Data to process |
____
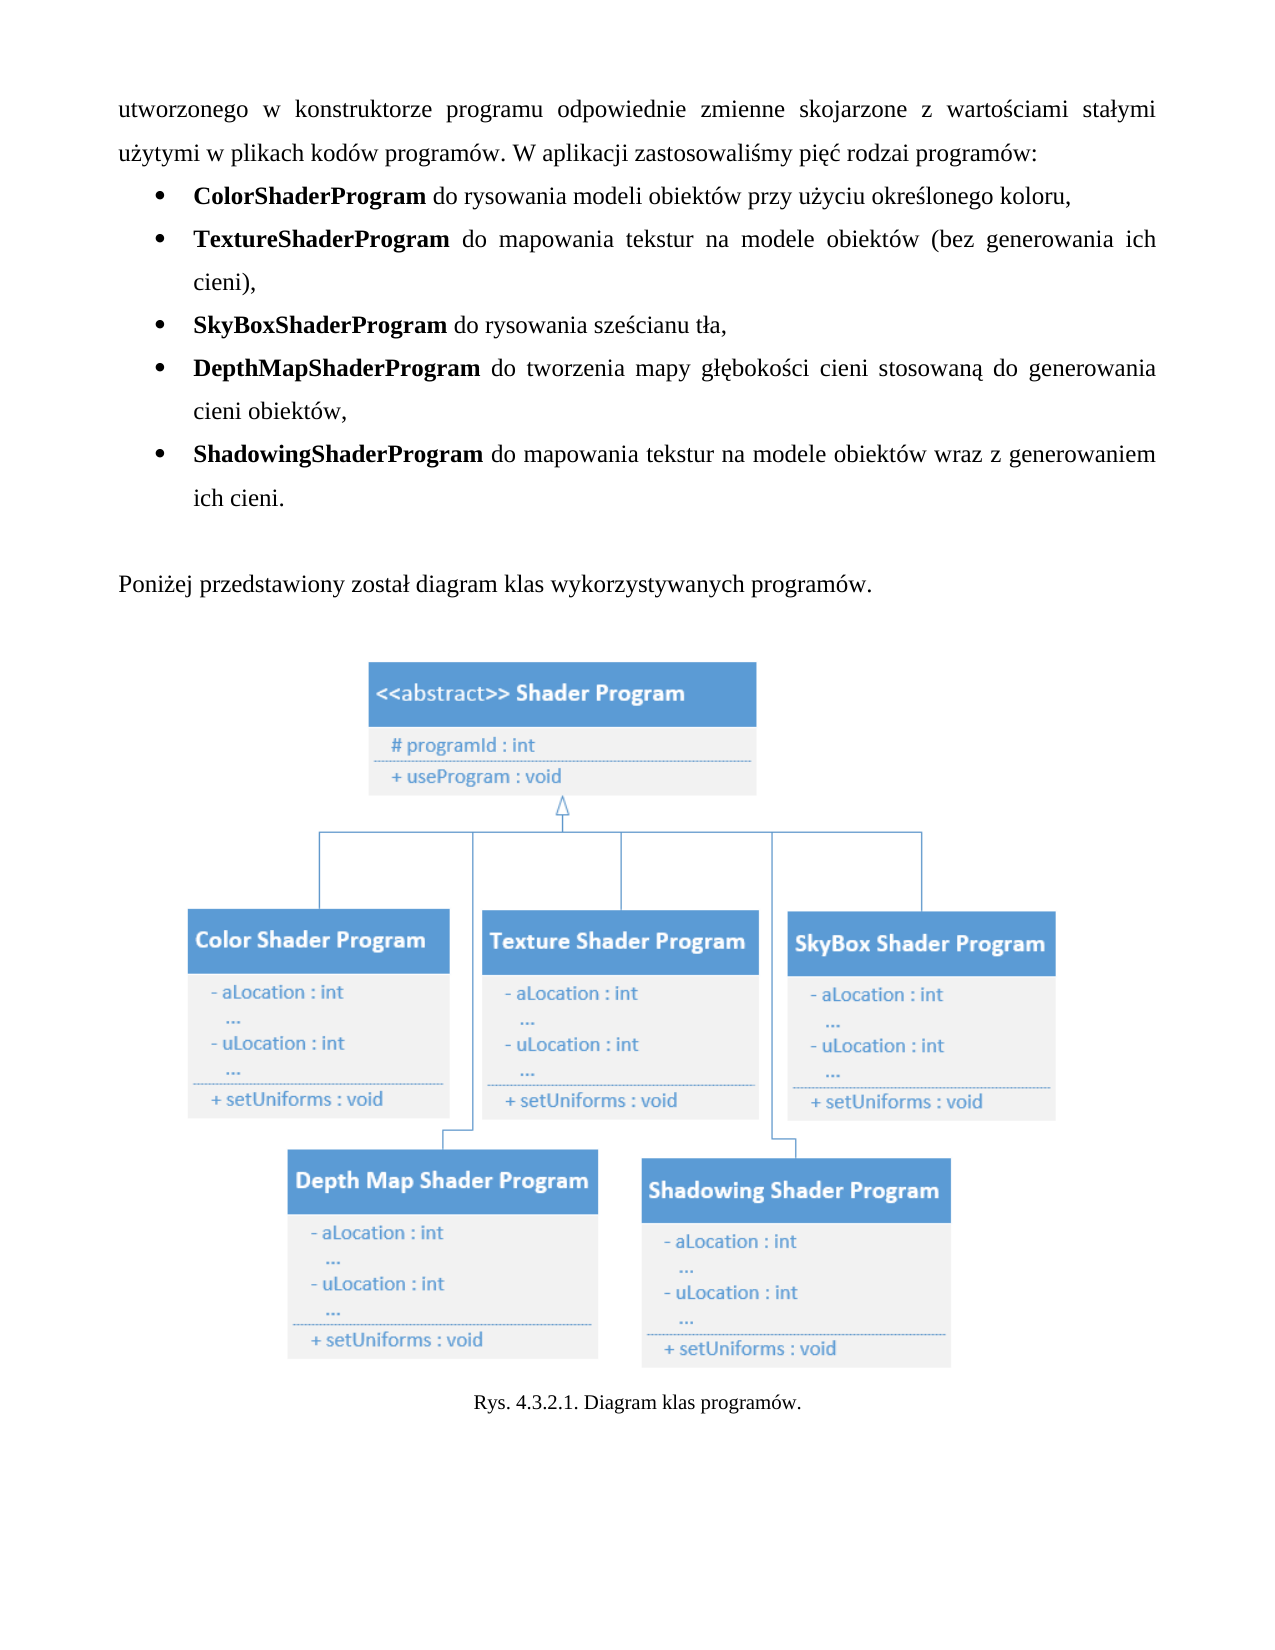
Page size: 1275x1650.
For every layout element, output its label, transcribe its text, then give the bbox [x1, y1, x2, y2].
____
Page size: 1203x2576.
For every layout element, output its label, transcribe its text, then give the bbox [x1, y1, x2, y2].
____
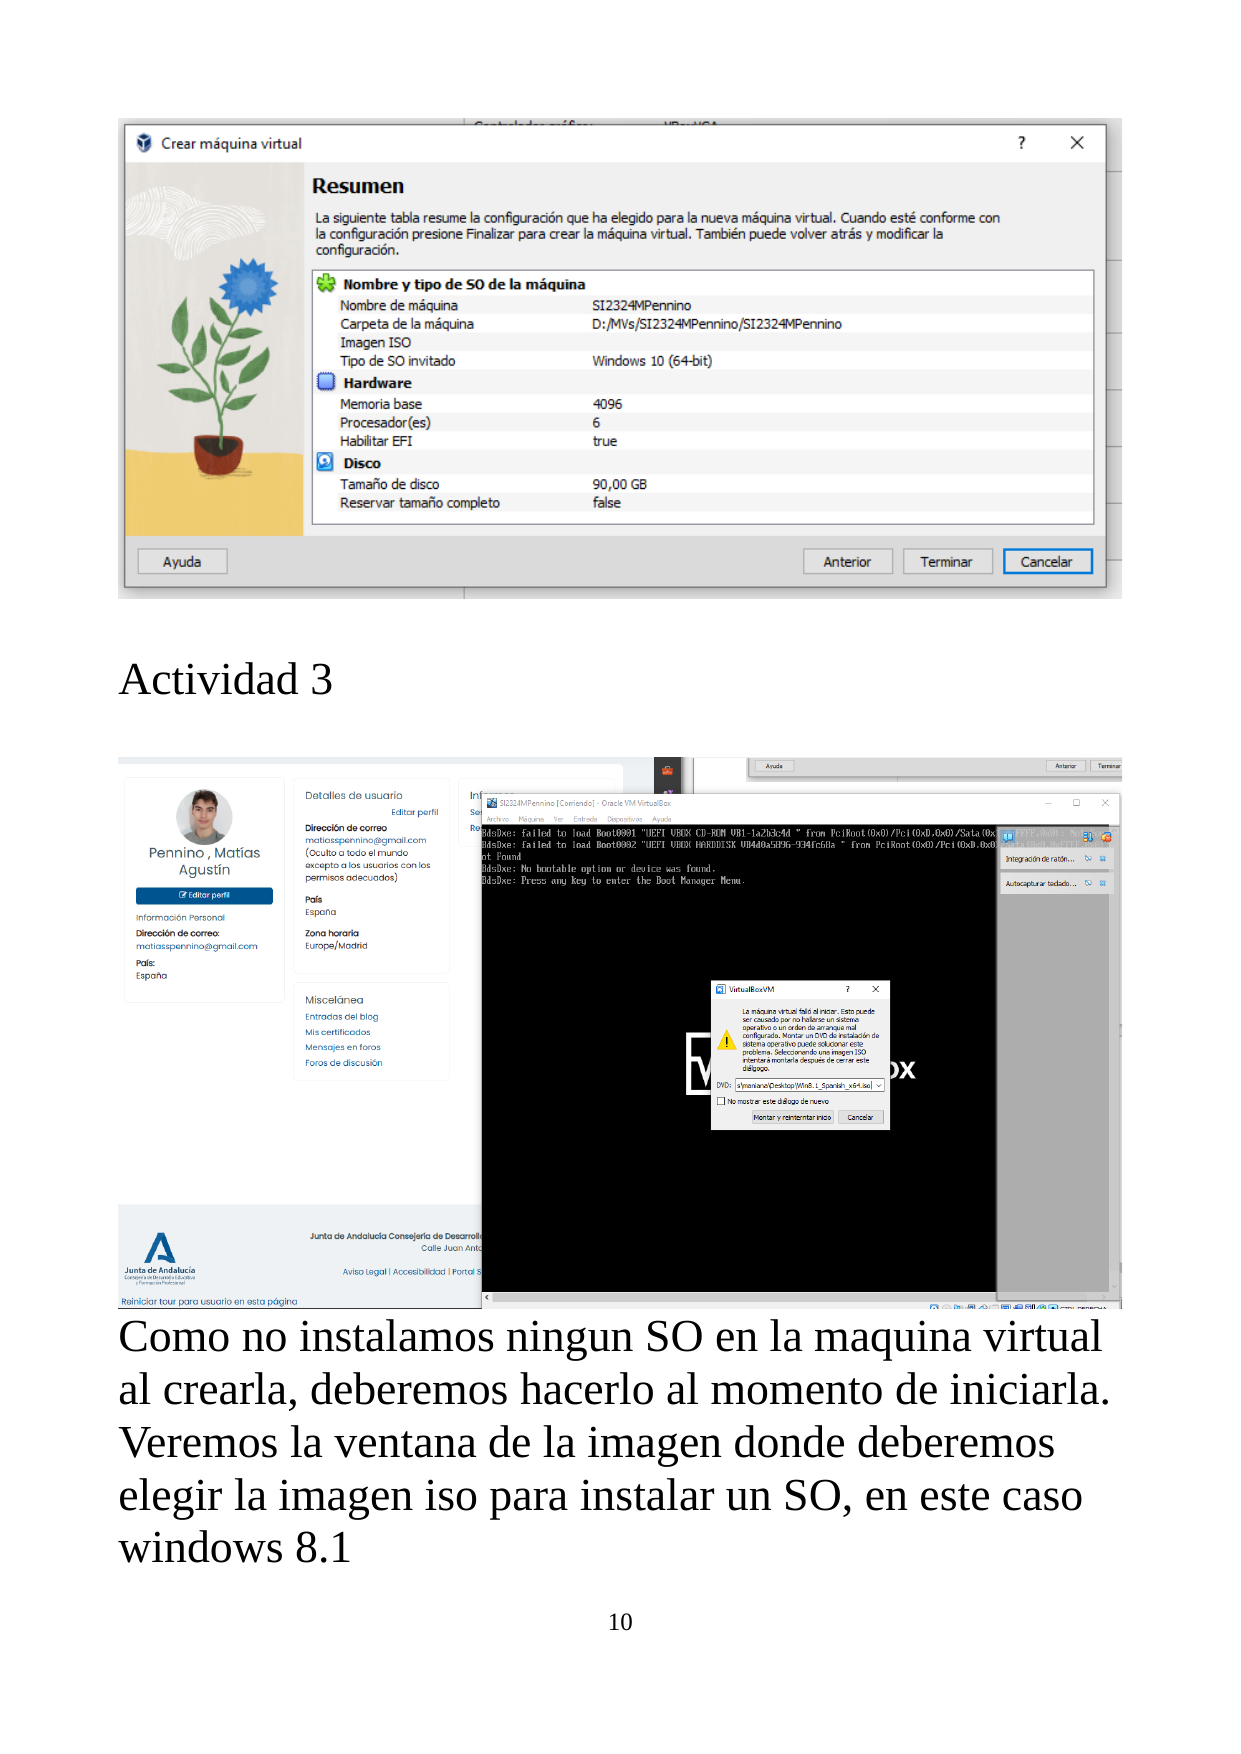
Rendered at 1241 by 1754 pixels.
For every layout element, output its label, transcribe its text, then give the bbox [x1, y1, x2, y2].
____
Gather every line of the data above that contains the string "size", treating uppercase and lowercase letters as different.

Page size: 1275x1650.
Page size: 1203x2576.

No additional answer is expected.